Fig. 1 Absorption spectra were obtained during the titration of L₁ against Cu²⁺ in a 0.1 mM PBS : ACN solvent system. (a) L₁ (10 μM) vs. Cu²⁺ (0–10 eq.), (b) plot of absorbance vs. {[Cu²⁺]/[L₁]}mole ratio as a function of wavelength change at different absorption bands, and (c) plot of the change in absorbance at 525 nm (A_o–A) ΔA vs. metal ions.

Fluorescence titration of L₁ with metal ions

In order to explore the selectivity of the receptor system (L₁) towards biologically and environmentally important metal ions, fluorescence titrations were carried out against 18 different metal ions in aqueous solutions. The receptor L₁ molecule was excited at 510 nm and showed weak fluorescence at 550 nm due to a closed spirolactam ring. However, the presence of Cu²⁺ ions showed a gradual increase in fluorescence intensity at 550 nm band and finally attained a ∼28-fold fluorescence enhancement, as shown in Fig. 2a. The quantum yield of L₁ is 0.021, which is enhanced by more than twenty times to 0.46 in the presence Cu²⁺ ions in fluorescence study using quinine bisulfate as the standard. This is due to L₁ consisting of a five-membered spirolactam ring conjugated with acetylacetone suitable binding groups that participate in metal binding. In the presence of Cu²⁺ ions, spiro-ring opening through C–N bond cleavage followed by metal coordination through amide oxygen ‘O’, imine nitrogen ‘N’ and acetyl enol oxygen ‘O’ atoms result in observable color and fluorescence changes. Furthermore, other metal ions exhibited no significant change in the emission intensity of L₁ (Fig. 2b). The relative fluorescence intensity (I_o/I) vs. metal ion plot also demonstrates the selectivity of L₁ towards Cu²⁺ ions (Fig. 2c). The limit of detection was found to be 3.58 × 10⁻⁸ M and this was enough to detect Cu²⁺ ions present in drinking water (20 μM set by the US EPA) (Fig. S7†). L₁ showed a lower detection limit than other fluorescent probes reported in the literature for Cu²⁺ ions (Table S8†). The detection of Cu²⁺ by L₁ was further demonstrated by observing a distinct naked eye color change from colorless to light pink only in the presence of Cu²⁺ ions in daylight. Additionally, under a hand-held UV lamp with a wavelength of 365 nm, L₁ exhibited a greenish-yellow fluorescence (Fig. 2d). The other metal ions showed no recognizable color change, except that a very marginal color change was observed in case of Hg²⁺ ions, as shown in Fig. 2d.

Fig. 2 Fluorescence spectral traces for the titration of L₁ against different metal ions in a 1 mM PBS : ACN solvent system. (a) Intensity vs. wavelength plot for L₁ (λ_ex = 510 nm) (10 μM) against Cu²⁺ (0–10 eq.) [inset: fluorescence intensity at 558 nm as a function of Cu²⁺ ion concentration], (b) relative fluorescence intensity (I/I₀) vs. wavelength plot for L₁ (10 μM) with different metal ions (100 μM), (c) histogram shows emission intensity of L₁ with different metal ions at 558 nm and (d) photos of the visible color change (top) and fluorescent changes (bottom) of L₁ in the presence of metal ions under UV light at 365 nm.

◆ **Record excerpts**:

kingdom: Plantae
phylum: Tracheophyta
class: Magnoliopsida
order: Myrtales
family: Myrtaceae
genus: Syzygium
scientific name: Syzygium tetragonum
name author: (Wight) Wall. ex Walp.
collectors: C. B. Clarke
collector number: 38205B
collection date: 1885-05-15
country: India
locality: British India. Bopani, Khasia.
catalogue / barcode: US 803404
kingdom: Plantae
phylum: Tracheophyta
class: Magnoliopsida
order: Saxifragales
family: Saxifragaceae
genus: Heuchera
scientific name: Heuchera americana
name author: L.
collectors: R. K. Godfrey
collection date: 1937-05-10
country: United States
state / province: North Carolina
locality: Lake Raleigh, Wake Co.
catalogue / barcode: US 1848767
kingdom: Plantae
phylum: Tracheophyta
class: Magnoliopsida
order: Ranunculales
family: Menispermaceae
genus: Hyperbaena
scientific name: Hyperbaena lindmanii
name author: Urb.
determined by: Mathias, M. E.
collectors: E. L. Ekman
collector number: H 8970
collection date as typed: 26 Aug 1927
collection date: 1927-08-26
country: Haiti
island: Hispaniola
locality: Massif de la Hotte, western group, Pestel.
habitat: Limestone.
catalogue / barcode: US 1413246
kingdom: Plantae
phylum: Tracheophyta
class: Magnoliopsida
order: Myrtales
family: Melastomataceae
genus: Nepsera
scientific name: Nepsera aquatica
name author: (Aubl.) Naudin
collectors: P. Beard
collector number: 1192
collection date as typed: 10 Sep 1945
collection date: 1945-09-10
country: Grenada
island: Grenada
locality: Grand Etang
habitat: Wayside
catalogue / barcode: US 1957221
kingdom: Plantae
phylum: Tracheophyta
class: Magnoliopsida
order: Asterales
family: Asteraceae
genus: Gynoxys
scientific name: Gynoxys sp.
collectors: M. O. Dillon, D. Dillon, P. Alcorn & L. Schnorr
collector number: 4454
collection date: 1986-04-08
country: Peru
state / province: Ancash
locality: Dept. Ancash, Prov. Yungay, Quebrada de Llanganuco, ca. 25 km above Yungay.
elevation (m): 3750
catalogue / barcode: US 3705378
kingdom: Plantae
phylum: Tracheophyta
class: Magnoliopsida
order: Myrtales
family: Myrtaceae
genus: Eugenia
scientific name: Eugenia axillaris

◆ **Exercise details**: Continue the passage above on the fluorescence titration of L₁ with metal ions, picking up after its final sentence.

◆ **Task result**:
In order to check the selective detection of L₁ by Cu²⁺ ions in the presence of other interference metal ions, comparative fluorescence titrations were carried out. From the result (Fig. S9†), we found that fluorescence intensity returns to that {L₁ + Cu²⁺} and no fluorescence quenching was observed, indicating specific binding of L₁ towards Cu²⁺ even in the presence of other metal ions. To determine the optimal pH for {L₁ + Cu²⁺}, complexation fluorescence titration was performed at different pH values, and it was found that in both cases, L₁ and complex {L₁ + Cu²⁺} exhibited high fluorescence in an acidic medium at pH up to 4. However, the {L₁ + Cu²⁺} complex showed high and unaltered fluorescence emission at pH 5 to 12, whereas in the case of L₁, low intensity and weak emission were observed in the pH range of 5–12 (Fig. S10†). These results indicated that probe L₁ can be used for the detection of Cu²⁺ ions in the pH range of 5–12.

Synthesis of complex {L₁ + Cu²⁺} and its isolation and characterization

The {L₁ + Cu²⁺} complex was synthesized from a reaction between L₁ and CuCl₂·2H₂O in methanol at room temperature. After 1 h, a precipitate was formed, which was filtered and subsequently dried under vacuum (Scheme 2). The isolated copper complex {L₁ + Cu²⁺} was characterized using various techniques such as absorbance, emission, ¹H and ¹³C NMR, powder XRD, FTIR spectroscopy, and ESI-MS. The isolated {L₁ + Cu²⁺} complex spectral features, such as absorbance peaks at ∼525 nm and emission at 558 nm, are comparable with those of the in situ-generated complex species in solutions (Fig. 3a and b). This was further confirmed by comparing the L₁ and {L₁ + Cu²⁺} complex NMR spectra. The proton NMR signals corresponding to aromatic and aliphatic protons experience considerable broadening due to the complexation of Cu²⁺ ions, as can be noticed in Fig. S3.† The infrared spectra of L₁ showed significant shifts in the vibrational frequencies of 2989 and 1635 upon binding to Cu²⁺ (Fig. 3c). The crystallization of L₁ and {L₁ + Cu²⁺} complex did not yield a single crystal appropriate for X-ray diffraction. Powder-XRD studies of both L₁ and {L₁ + Cu²⁺} complex indicated good crystallinity (Fig. 3d).

Scheme 2 Synthesis and probable reaction mechanism of the {L₁ + Cu²⁺} complex.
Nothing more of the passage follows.